I just think that’s the most fair thing to do — and not just because it would mean I’d most likely be in for 2022! 

I’m still going to apply when they open registration for 2021. And I will try not to get my hopes up. I got to run Boston two years ago, after all. And I’ll get there again. I’m still extremely proud of my Chasing the Unicorn BQ. It was not easy, what with the last minute cancellation, then last minute uncertainty over the rescheduled date ….. And then all the obstacles that happened at the race itself (I hope I never have to climb over a fallen tree at mile 23 of a marathon ever again. It makes for a good story after the fact, but yikes.) I did my best that day, and it was a great experience. If it’s not good enough for Boston this time — I’ll have other chances. I really believe that. 

Racing plans for 2021

Happy New Year! Bye, 2020. Don’t let the door hit you in the ass on the way out. 

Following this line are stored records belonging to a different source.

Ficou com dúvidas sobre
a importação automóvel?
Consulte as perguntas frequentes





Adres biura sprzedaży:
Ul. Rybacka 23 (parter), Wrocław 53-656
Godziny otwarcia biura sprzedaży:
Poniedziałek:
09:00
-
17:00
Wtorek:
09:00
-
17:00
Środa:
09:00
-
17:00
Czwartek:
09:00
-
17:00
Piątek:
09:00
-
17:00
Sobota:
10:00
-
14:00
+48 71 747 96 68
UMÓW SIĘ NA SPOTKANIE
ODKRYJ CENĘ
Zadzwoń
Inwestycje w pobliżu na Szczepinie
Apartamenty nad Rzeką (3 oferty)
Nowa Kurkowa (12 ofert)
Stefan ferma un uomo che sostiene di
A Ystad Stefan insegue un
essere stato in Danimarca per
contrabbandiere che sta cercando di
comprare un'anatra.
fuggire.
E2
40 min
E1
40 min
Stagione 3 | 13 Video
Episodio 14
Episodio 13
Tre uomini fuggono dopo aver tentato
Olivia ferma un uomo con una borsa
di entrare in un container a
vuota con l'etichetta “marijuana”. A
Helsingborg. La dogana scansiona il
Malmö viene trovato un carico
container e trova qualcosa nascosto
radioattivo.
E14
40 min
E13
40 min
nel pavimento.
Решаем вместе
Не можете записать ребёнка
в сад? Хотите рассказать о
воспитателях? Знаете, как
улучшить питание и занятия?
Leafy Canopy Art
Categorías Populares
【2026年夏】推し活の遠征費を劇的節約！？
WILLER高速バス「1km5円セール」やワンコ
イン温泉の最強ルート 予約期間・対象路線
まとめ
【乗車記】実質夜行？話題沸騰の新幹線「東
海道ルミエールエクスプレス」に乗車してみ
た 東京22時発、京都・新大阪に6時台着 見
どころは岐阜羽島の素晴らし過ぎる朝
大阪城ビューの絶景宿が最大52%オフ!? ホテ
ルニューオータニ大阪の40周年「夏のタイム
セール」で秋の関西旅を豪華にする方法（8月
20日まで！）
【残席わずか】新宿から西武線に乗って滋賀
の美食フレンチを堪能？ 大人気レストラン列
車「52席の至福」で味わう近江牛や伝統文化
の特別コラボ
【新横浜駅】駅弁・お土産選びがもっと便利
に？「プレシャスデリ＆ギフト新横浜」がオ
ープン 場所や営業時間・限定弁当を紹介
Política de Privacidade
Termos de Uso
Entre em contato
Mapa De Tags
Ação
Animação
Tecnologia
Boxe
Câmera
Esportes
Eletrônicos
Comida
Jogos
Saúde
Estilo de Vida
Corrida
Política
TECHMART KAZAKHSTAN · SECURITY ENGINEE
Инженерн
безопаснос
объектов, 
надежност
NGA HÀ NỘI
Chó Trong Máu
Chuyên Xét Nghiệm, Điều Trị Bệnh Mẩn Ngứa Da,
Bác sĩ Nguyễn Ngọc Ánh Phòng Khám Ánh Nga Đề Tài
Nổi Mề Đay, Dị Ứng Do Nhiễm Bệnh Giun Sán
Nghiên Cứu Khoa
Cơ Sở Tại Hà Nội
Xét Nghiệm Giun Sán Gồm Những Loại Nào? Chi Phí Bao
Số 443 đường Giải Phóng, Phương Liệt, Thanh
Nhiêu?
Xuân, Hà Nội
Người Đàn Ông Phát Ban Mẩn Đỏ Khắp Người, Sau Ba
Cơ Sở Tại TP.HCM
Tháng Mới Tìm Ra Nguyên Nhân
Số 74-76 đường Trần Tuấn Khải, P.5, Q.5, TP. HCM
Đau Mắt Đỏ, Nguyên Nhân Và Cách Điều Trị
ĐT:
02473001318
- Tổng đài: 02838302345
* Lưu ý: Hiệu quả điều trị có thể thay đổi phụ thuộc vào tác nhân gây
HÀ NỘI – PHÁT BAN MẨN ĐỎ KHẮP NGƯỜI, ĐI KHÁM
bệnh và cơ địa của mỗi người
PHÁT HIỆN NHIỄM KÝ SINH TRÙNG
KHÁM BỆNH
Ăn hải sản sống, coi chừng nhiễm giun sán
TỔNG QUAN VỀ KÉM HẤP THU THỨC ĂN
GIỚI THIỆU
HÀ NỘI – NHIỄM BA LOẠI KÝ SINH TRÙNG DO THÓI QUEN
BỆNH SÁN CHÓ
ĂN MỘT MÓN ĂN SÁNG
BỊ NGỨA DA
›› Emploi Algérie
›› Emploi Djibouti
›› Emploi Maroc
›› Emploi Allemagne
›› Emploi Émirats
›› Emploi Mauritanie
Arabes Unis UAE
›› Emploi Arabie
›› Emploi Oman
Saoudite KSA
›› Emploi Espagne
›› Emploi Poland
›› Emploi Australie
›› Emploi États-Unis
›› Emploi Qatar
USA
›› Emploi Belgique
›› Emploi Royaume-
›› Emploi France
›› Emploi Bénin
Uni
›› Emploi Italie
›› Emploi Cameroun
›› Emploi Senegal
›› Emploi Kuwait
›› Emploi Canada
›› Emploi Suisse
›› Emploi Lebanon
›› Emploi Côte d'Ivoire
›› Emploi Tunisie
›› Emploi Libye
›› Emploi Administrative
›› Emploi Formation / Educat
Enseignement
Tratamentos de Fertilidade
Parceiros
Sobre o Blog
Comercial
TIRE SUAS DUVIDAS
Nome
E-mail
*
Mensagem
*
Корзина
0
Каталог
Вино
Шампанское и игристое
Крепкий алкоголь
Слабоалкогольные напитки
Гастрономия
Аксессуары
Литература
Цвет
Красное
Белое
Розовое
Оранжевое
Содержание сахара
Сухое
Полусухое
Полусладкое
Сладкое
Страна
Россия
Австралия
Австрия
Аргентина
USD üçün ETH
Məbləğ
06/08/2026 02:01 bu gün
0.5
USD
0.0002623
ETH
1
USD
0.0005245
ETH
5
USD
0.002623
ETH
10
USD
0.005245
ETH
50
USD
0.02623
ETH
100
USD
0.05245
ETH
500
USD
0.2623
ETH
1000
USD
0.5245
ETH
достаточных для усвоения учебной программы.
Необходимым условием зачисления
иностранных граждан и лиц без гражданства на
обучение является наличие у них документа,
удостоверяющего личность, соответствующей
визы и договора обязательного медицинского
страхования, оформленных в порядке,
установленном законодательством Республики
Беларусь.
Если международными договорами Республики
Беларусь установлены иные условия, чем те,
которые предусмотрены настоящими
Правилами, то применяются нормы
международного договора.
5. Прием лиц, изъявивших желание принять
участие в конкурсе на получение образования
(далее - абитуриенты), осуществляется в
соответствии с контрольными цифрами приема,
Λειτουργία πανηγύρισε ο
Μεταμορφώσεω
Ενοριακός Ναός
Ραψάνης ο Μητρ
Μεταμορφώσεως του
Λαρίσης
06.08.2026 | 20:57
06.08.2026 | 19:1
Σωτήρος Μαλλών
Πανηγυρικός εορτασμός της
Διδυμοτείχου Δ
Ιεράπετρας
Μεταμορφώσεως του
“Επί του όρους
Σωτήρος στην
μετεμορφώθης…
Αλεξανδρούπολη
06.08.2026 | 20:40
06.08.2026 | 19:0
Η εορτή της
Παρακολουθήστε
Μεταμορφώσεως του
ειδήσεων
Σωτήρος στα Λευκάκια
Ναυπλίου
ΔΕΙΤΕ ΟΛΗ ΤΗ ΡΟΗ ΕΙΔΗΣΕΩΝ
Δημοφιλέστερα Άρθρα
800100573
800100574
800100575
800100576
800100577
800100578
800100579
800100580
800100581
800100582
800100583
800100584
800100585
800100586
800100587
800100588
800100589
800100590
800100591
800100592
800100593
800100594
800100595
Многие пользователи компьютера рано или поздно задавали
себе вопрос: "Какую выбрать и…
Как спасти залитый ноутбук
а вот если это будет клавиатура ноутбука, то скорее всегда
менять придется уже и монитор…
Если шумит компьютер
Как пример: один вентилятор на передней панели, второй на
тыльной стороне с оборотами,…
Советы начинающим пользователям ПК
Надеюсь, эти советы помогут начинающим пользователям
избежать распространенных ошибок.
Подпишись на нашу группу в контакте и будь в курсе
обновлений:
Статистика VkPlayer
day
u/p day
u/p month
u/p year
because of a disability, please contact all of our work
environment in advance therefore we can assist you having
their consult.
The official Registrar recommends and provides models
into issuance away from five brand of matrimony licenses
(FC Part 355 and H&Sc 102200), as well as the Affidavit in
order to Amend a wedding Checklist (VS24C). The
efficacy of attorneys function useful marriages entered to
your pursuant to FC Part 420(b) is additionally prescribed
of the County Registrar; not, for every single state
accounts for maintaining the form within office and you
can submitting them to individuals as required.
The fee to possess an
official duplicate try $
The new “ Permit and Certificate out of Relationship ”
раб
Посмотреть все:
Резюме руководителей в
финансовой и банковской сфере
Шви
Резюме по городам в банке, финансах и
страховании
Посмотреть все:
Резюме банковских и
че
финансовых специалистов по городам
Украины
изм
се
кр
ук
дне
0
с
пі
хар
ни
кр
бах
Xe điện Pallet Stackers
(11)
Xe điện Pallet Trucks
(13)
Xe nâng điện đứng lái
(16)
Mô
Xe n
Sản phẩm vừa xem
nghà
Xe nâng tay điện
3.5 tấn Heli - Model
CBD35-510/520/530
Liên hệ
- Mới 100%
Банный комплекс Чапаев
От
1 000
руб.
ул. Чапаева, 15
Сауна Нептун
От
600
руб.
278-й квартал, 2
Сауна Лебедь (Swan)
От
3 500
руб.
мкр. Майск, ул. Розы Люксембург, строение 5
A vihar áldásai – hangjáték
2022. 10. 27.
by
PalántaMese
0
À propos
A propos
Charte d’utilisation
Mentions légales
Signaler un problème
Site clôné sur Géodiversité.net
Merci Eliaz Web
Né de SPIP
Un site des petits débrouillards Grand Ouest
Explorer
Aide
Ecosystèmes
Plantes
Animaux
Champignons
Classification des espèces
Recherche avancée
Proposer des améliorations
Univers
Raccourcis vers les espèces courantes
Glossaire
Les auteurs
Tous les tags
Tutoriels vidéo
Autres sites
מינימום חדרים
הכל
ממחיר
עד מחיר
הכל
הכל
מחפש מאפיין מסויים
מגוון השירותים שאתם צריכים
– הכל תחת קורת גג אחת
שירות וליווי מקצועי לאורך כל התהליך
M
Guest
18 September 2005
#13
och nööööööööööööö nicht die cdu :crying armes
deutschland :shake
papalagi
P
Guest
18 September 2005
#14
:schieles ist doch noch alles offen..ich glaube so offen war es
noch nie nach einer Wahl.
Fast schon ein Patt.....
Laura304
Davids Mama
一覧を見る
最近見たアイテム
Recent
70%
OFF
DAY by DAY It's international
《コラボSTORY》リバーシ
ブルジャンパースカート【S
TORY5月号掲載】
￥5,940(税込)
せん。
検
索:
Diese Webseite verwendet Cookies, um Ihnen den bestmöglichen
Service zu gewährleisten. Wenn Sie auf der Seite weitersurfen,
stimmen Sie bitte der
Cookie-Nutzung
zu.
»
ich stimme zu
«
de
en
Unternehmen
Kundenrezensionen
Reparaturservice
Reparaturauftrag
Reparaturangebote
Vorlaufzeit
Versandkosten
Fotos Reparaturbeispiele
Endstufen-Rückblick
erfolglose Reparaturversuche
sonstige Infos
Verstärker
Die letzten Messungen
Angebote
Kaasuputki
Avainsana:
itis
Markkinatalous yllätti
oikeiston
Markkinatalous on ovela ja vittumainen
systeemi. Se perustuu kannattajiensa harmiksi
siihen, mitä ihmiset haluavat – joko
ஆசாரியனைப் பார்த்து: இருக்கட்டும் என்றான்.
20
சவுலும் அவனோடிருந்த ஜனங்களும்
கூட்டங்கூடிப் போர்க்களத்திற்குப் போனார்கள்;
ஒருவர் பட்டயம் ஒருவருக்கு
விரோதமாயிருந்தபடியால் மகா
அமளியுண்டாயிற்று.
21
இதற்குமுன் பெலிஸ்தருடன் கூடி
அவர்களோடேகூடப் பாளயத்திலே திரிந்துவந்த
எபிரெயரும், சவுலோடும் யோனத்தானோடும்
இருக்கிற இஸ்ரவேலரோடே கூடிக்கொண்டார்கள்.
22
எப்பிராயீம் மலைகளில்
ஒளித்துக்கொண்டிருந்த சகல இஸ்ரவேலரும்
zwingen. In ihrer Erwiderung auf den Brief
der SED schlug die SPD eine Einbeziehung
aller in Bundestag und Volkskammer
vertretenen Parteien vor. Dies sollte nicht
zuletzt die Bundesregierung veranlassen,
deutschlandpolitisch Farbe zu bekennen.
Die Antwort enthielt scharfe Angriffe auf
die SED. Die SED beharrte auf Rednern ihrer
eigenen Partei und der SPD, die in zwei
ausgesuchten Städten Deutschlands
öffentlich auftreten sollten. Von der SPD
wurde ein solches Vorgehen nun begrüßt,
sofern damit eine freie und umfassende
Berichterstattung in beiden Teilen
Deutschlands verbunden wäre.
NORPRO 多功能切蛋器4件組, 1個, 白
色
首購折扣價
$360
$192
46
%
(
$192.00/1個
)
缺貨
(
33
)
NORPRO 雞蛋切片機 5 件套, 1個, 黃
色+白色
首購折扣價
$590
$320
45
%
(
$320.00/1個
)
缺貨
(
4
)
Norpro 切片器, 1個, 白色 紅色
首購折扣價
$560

I know we have a long road ahead of us, but I’m still relieved and hopeful about what’s to come. I’m even getting my first dose of the COVID vaccine this week, and feel so grateful for that. 

So what’s going to happen with road racing this year? Will most races return in the spring? Summer? Fall? 

Who knows. 

A few weeks ago, I decided to register for the Runners Marathon of Reston (Virginia) on April 11. It’s a small race (less than a thousand runners) and the organizers are offering full refunds if they have to cancel. Registration for Coastal Delaware 2021 was on hold indefinitely, so I decided to take a chance. And sure enough, the organizers of Coastal Delaware sent out an email this week saying they were postponing the race from April to November. 

I’m not really sure what I am going to do, as I am still planning to run the Philly Marathon in November. The rescheduled race date is a week before Philly. Sooo…..I could train for CoDel and then just run Philly for fun. Or I could drop down to the half. Or I could see about getting my money back and just bagging it all together. I’ll run it eventually. 

I was planning to run Rip It’s Little Patuxent River Run, both the half marathon and the 10K, on the last weekend of this month. But COVID has forced that to be postponed until the weekend of March 6-7. This will make things challenging, as that is a weekend when my marathon training plan has me running 20 miles one day, 10 the next. I will probably just end up tacking on extra mileage after each race — 6.9 miles after the half, 3.8 after the 10K. (The half and the 10K are being held on separate days this year to minimize crowd size.) 

Overall, I am trying to be conservative as far as what I sign up for, at least during the first half of the year. I deferred last June’s Columbia Association Triathlon after it was canceled, so that is on my calendar for this June. Rip It is still planning for it to be a live event. Philly was a deferral from 2020. I was also registered for the 2020 Chicago Marathon, and I’m planning to defer that until 2022. That is one of the biggest marathons in the world and I am just skeptical that it could happen by October. That does free me up to run the Baltimore Running Festival in October, assuming it happens. I just signed up for the 10K, a new distance for the event, this week. 

And…… that’s it so far. I want to race more in 2021, but it is what it is! 2020 has taught me many things, but one of the main things is that I don’t need to race to enjoy running. I’m very thankful to have had running as a positive outlet in a very odd year.